Politically, the Israelites were also organized and represented according to their tribes. When the people were exiled around the year 600 BC, this tribal structure was largely lost. Some people returned to their territory later, but this was only a remnant. Nevertheless, Jesus refers to “the twelve tribes of Israel” when speaking about the glorious future of his Kingdom: “Jesus said to them, Truly, I say to you, in the new world, when the Son of Man will sit on His glorious throne, you who have followed Me will also sit on twelve thrones, judging the twelve tribes of Israel” (Matthew 19:28, also see Luke 22:30).

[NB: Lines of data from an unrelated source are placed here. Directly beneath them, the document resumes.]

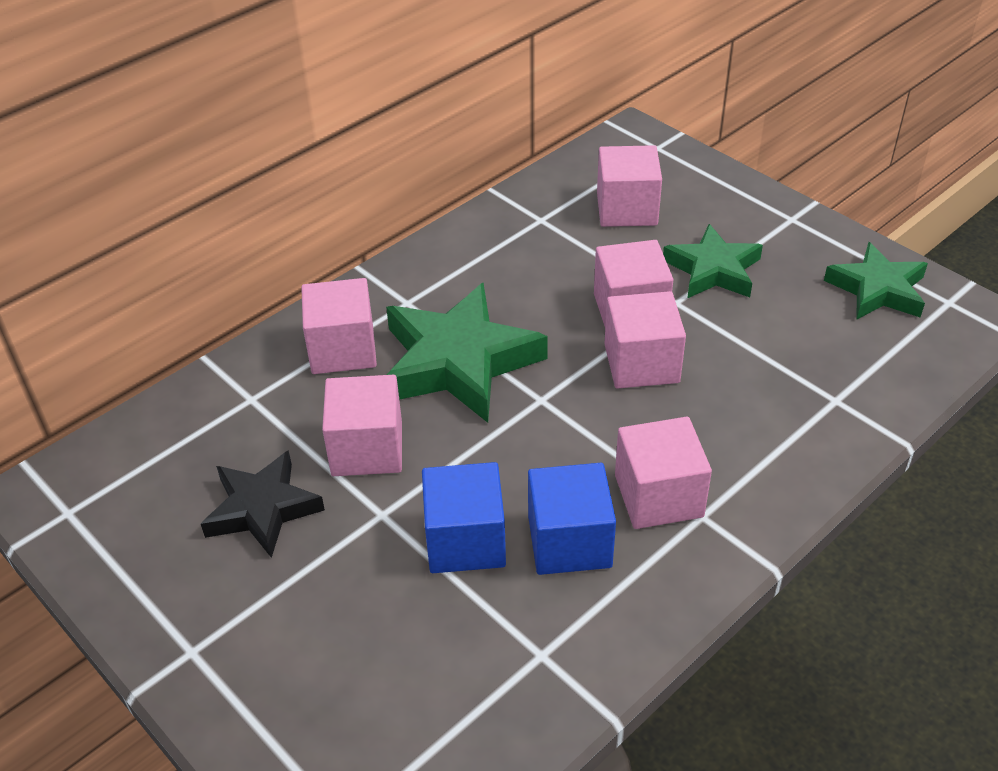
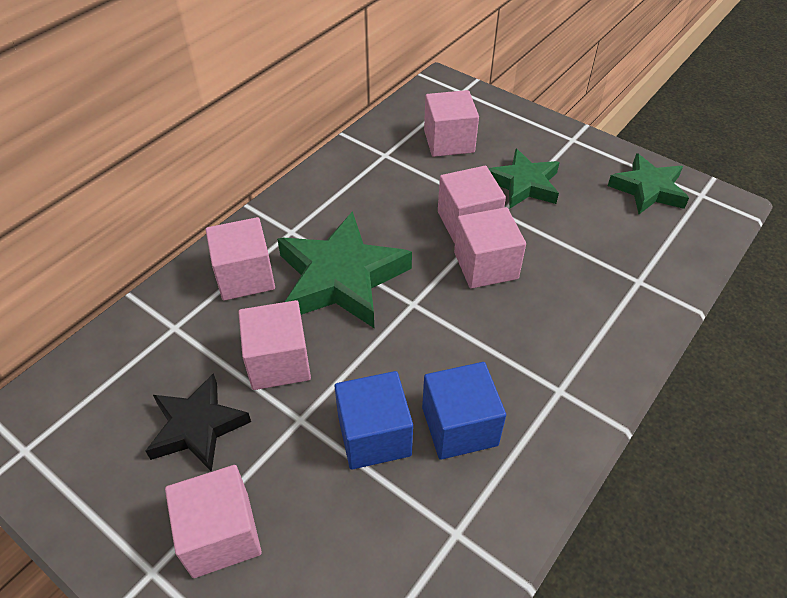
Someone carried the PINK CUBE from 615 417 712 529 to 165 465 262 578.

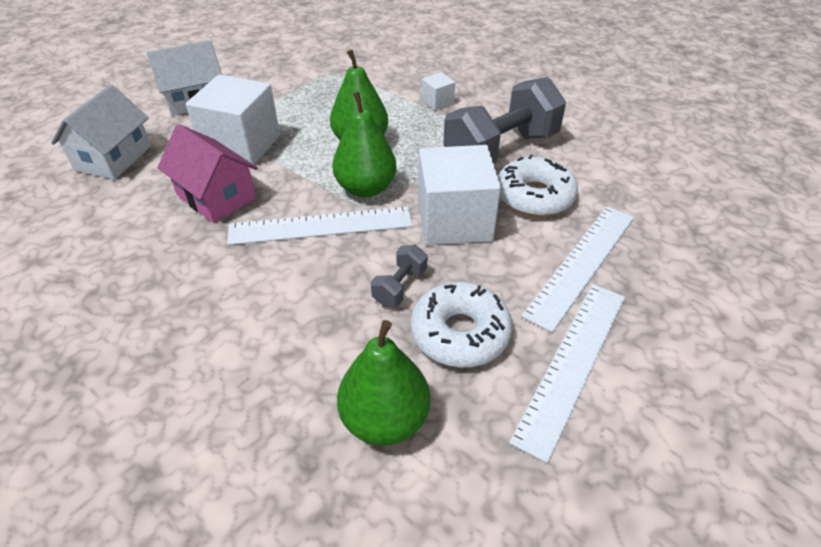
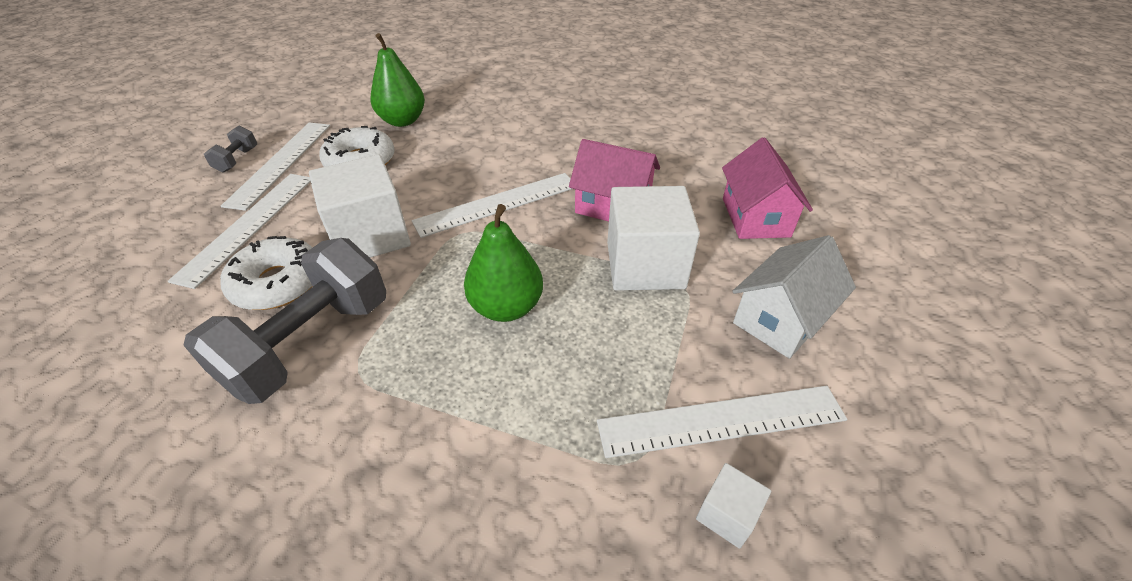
Someone carried the WHITE CUBE from 421 72 455 110 to 696 463 771 549.
Someone repainted the WHITE HOUSE at 51 85 151 180, which became the PINK HOUSE at 722 137 813 239.
Someone took away the GREEN PEAR at 333 92 397 197.
Someone carried the GREY DUMBBELL from 371 245 427 306 to 204 126 257 173.
Someone put down the WHITE RULER at 597 385 847 458.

The twelve apostles are symbolic for the new Israel
As Jesus calls out a new people for Himself, consisting of both Jewish and non-Jewish believers, He starts with twelve apostles who will form the basis of a new, restored Israel. These twelve men should later spread the Gospel to all the nations and become church leaders. This connection between Israel’s twelve tribes and the twelve apostles is mentioned in Revelation 21:10-14, where the apostle John records a vision of the new Jerusalem:
“Then came one of the seven angels […] saying, Come, I will show you the Bride, the wife of the Lamb. And he carried me away in the Spirit to a great, high mountain, and showed me the holy city Jerusalem coming down out of heaven from God, having the glory of God, its radiance like a most rare jewel, like a jasper, clear as crystal. It had a great, high wall, with twelve gates, and at the gates twelve angels, and on the gates the names of the twelve tribes of the sons of Israel were inscribed – on the east three gates, on the north three gates, on the south three gates, and on the west three gates. And the wall of the city had twelve foundations, and on them were the twelve names of the twelve apostles of the Lamb” (Revelation 21:9-14).

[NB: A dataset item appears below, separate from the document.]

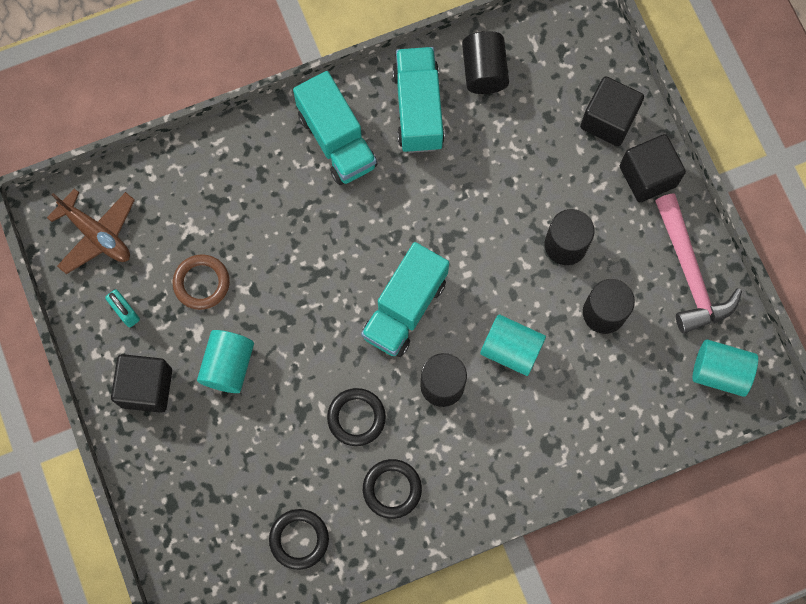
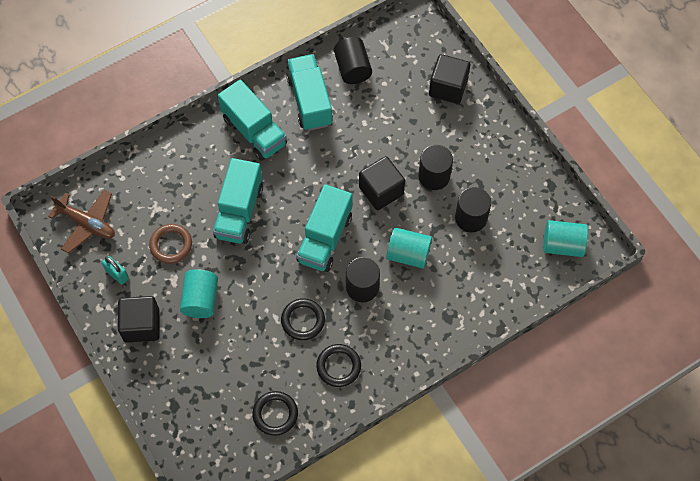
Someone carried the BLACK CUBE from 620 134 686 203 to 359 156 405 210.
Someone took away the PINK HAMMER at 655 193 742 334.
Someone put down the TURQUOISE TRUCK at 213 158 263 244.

Both the twelve tribes (representing the people of Israel) and the twelve apostles (representing the church) have an important place in God’s kingdom.
The ‘old’ and the ‘new’ Israel
The last remarkable thing about the number twelve, is that its multiples have a place in God’s future too.
John sees 24 elders on 24 thrones around the throne of Jesus Christ (Revelation 4:4). This might illustrate the fact that both ‘the old Israel’ and ‘the new Israel’ are present there. When John in his vision sees a crowd of redeemed people, he notes that their number is 144,000 –which is 12 x 12 x 1000 (Revelation 14:1). I think this symbolizes Jesus’ promise in John 10:16: “And I have other sheep that are not of this fold. I must bring them also, and they will listen to My voice. So, there will be one flock, one shepherd.”